Paul O'Connor, a director of a major mixed farming business based at Oxton Park, Harden, NSW, said he opposed the new rules.
He said he didn't want to sugar-coat the potential dangers when quad bikes were ridden inappropriately. Children and farm visitors should be kept off them
He said his family business had been using them for more than 30 years and they remained an important tool.
Side-by-sides were more expensive than quads and didn't have their portability or manouevrability, he said.
"I don't believe manufacturers should be forced into fitting a piece of equipment onto their bike unless they think it is in the best interests of the bike and the person buying it," he said.
"At the moment if I buy a quad bike and I want to fit an after-market device then that is as it should be. I cannot see any good reason to legislate against this freedom of choice.
"Because the manufacturers are going to be forced into fitting one of these devices before they can legally sell them in Australia they have announced that under these conditions they will have no choice other than to pull out of supplying the Australian market which I am led to believe is around 20,000 bikes per year.
"That's a lot of farmers that are going to be disadvantaged in the future.

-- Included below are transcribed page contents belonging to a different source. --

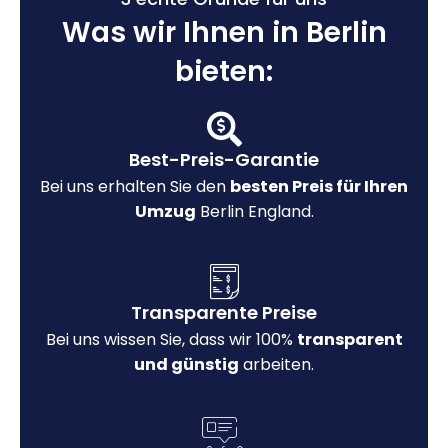
Was wir Ihnen in Berlin
bieten:
Best-Preis-Garantie
Bei uns erhalten Sie den
besten Preis für Ihren
Umzug
Berlin England.
Transparente Preise
Bei uns wissen Sie, dass wir 100%
transparent
und günstig
arbeiten.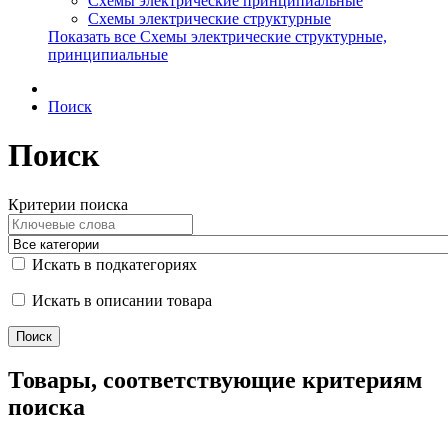
Схемы электрические принципиальные
Схемы электрические структурные
Показать все Схемы электрические структурные,
принципиальные
Поиск
Поиск
Критерии поиска
Искать в подкатегориях
Искать в описании товара
Товары, соответствующие критериям
поиска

"As an Australian farmer who has used quad bikes for many years I am more than capable of making up my own mind in this situation.
"The only thing that is being achieved from this piece of legislation is that Australian farmers will no longer be able to purchase a quad bike in the future.
"There are some jobs on the farm that a quad bike is the best piece of equipment available to do a particular job.
"Apparently the NFF have been instrumental in lobbying the Federal Government to legislate for this to become the law. Possibly well meaning but a very poor outcome in my opinion.
"I think this piece of legislation will only make things more difficult for Australian farmers."
Meanwhile Georgina Gubbins, a farmer at Heywood in south west Victoria, has told Claire Quirk of the Warrnambool Standard that productivity in the region would take a hit if quad bikes were no longer available on the Australian market.
"We need to find a solution without them withdrawing from the market because in our rainfall area we're going to be stuffed without ATVs," she said.
"The side-by-sides will just get bogged in our environment. It's just a joke and it's very disappointing the Victorian Farmers Federation's stance on this.
"Yes we do have to reduce deaths on farm, nobody is disputing that.
"There has to be a solution among all of this, the VFF have said 'well put roll bars on', well we've got them on ours and we get caught on trees."
The Standard has reported local farmers were buying multiple quad bikes and dealerships were running out of stock with manufacturers set to pull out of the Australian market.
Ms Gubbins said she wanted to see data that showed what age groups and types of bikes that had been involved in farm deaths.
Philip Russell, from Philip Russell Motorcycles in Warrnambool, said they had no quad bikes to sell with the last one selling at the end of May.
"Our next stock will be next year if we actually get stock," he said. "It's 25 to 30 per cent of our business gone straight out of the door."